Take Comfort in the Beauty of Being Home

It was easy to believe this was all going to blow over in a couple of weeks. After all, what didn’t blow over in a couple of weeks BC (before coronavirus)? It’s clear now, though, that this virus has reshaped our reality in significant ways that will be long-lasting and, in some instances, even permanent.

Being separated from friends, not being able to dine out, and being largely relegated to our homes have been tough pills to swallow. But, with each day that passed, a funny thing started happening: My appreciation for life’s simple pleasures began to grow. A FaceTime conversation will lift me for hours. I’ve always loved to cook, but I rarely had the time to do it—until lately.

And maybe most significantly, I reimagined my home as a safe haven, which really wasn’t much of a leap, but it was something I’d unknowingly taken for granted. As an interior designer, I’d always understood the importance of surrounding myself (and my clients) with meaningful things. They give us agency over our spaces. And at a time when we’ve been reminded that so much of life is out of our control, that feeling is invaluable.

With that mind, I started scrolling through images of a few of my favorite spaces, some I’ve called home and others I’ve designed for clients, in search of the ones that make the idea of quarantining a little longer feel like a welcome invitation. This is what I came up with.

A tub at the end of the world
Looking at it now, this massive Boffi tub that’s as heavy as it looks belongs in this cozy nook with windows on three sides that provide a panoramic perspective of an unadulterated stretch of woods. But back when this sprawling bathroom was still an empty space, there was some question as to where it would land. Ultimately, it felt more like a sculpture than a tub, and, as such, I wanted to give it a proper exhibition space.

A soaking tub filled with warm water is, of course, plenty soothing all on its own. But what’s always caused the tension to loosen its grip on my shoulders is this bathroom’s minimalist design, right down to the mostly-white palette.
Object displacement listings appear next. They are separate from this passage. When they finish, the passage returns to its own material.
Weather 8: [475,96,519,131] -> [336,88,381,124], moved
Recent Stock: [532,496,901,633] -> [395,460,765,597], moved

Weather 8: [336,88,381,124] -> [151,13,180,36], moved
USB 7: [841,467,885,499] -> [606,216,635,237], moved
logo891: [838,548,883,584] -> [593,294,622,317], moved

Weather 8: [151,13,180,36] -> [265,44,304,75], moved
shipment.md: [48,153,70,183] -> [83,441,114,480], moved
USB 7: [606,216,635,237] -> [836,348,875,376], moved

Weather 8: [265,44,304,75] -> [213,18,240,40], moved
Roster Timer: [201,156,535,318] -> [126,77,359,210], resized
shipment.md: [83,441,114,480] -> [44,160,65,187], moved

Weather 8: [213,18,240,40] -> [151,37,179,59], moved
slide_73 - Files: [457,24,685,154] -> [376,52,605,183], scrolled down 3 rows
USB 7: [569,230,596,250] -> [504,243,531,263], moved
Aiding in that regard is the cabinetry, also designed by Boffi, and the Thassos marble wall and ceiling tiles. So white they can appear to glow, this bathroom practically sparkles when the sunlight streams in.

Meeting in the middle
I know plenty of people who would have taken one look at this long, relatively narrow “dining room” in a retrofitted barn and known immediately what to do with it: Install a monumental dining table of the Game of Thrones ilk. I went in the opposite direction with smaller dual dining tables, one at each end of the room, and filled in the middle with this intimate lounge area.
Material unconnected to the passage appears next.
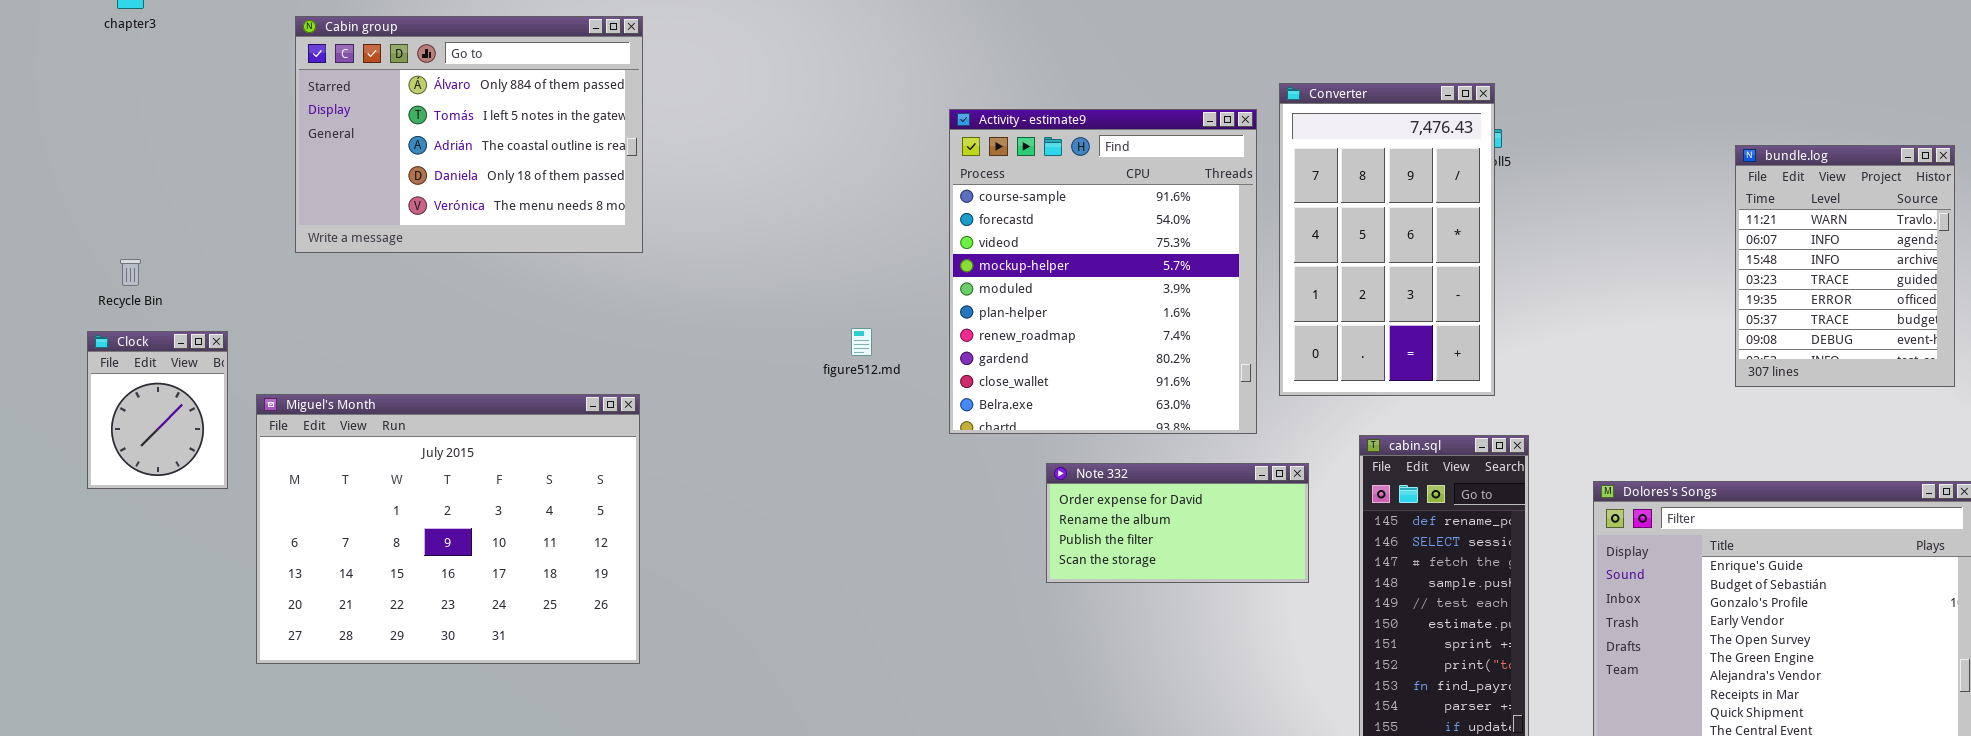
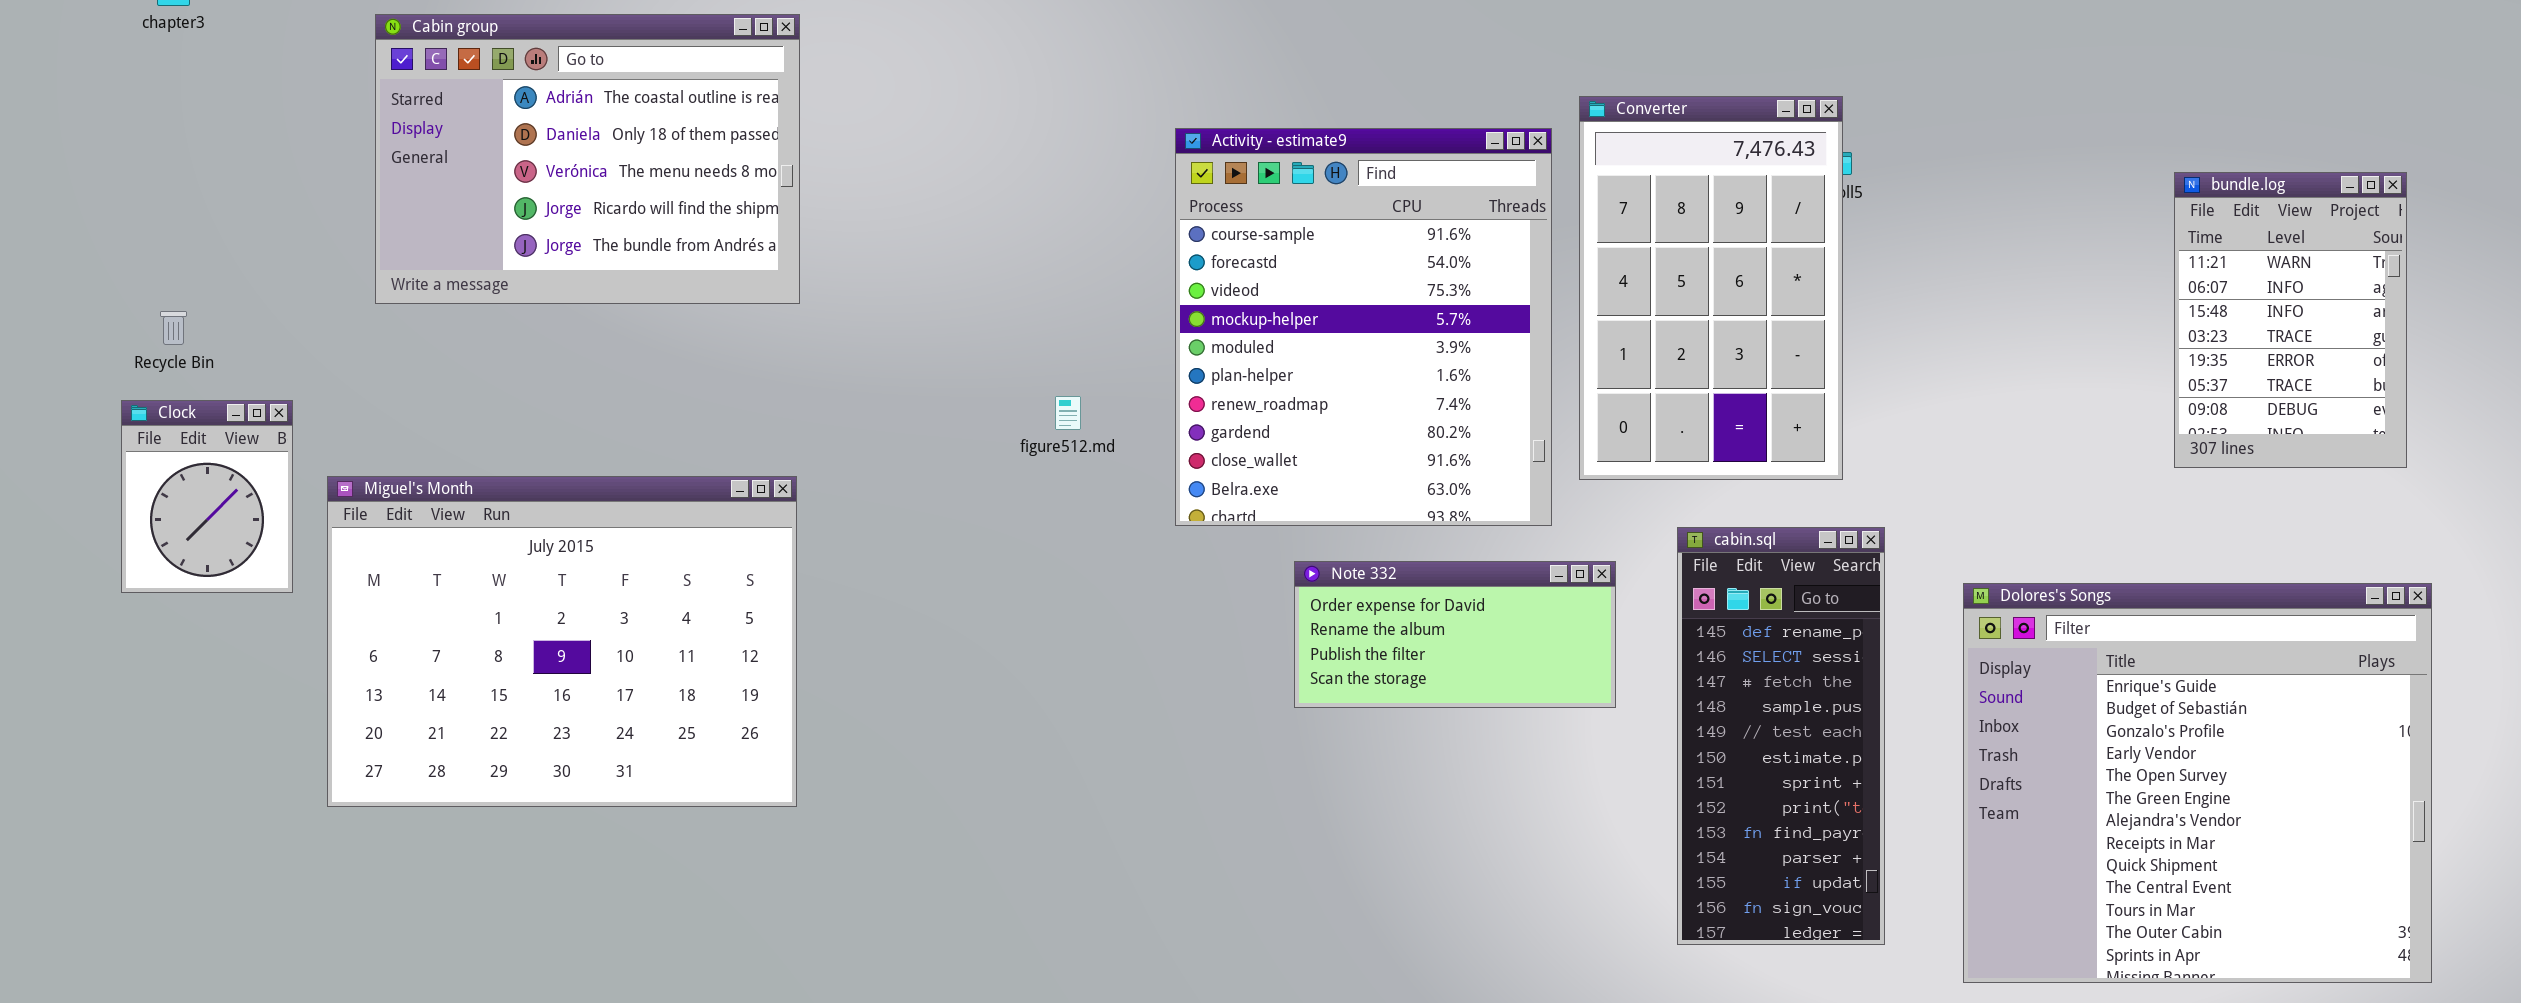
Cabin group: [295,16,643,253] -> [375,14,800,304], scrolled down 2 rows
bundle.log: [1735,145,1955,387] -> [2174,172,2407,468], resized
During dinner parties (back when that was a thing), it’s an ideal spot for sipping on cocktails and munching on hors d’oeuvres, particularly because it offers a prime view of all the action in the kitchen. And the candelabra, which comes from a 17th-century French church, is always a conversation starter. But it’s also the most tranquil spot in the morning. When it’s warm outside, I’ll open the double doors and let the breeze blow in from the valley while I nurse a cup of coffee and ease into the day.

Home is where the cooking’s done
Design icons Sister Parish and Albert Hadley were my inspiration for this hyper-modern kitchen. Their spaces were the height of decadence, overflowing with rare antiques and luxurious textiles. But their kitchens were austere because they believed the food should provide all the color.
What I like most about this kitchen is that it’s deceptively functional. The Boffi cabinetry may be minimalist, but it’s hiding a ton of storage. And the large island, I’m sure, seems like a curious choice for a relatively tight space, but it doubles as a workstation, complete with a four-burner stovetop, and a comfortable, three-seat dining area.

That kind of versatility is key because, increasingly, the kitchen is the room in the home that we gather in the most. Back when we were all leaving the house on a daily basis, it’s where we were most likely to catch up with each other at the end of the day and share viral videos long after the dinner table was cleared. Now, it’s where we check in with each other and crowd in front of laptop screens for virtual happy hours.

An exotic escape on the other side of the door
Finally, this collection wouldn’t be complete without an outdoor space. More than ever, we need a way to socially-distance from our heads at least once a day (or hour). If that escape’s sitting right outside, all the better.

This walled-in deck was blissfully private to begin with. But with each new potted plant—which I was constantly adding—it became a lush oasis. I’ve always enjoyed gardening and landscape design. And I’m particularly drawn to dramatic-looking tropical specimens and topiaries. Here, they seemed to absorb the noise of the world outside and amplify the serene sounds within, whether that was the crackling of embers in the outdoor fireplace, the trickling from a wall-mounted fountain, or a quiet conversation around the dinner table.

Details, like the Harry Bertoia chairs and bronze clay ceramic pots, are always important. They underpin the thoughtfulness of the design and help shape the experiences that are had within the space. And, yes, those experiences are the most vital part of a room’s impression. But in time, the details become touchstones that make it that much easier to reference the experiences. In that way, our homes are always comforting us.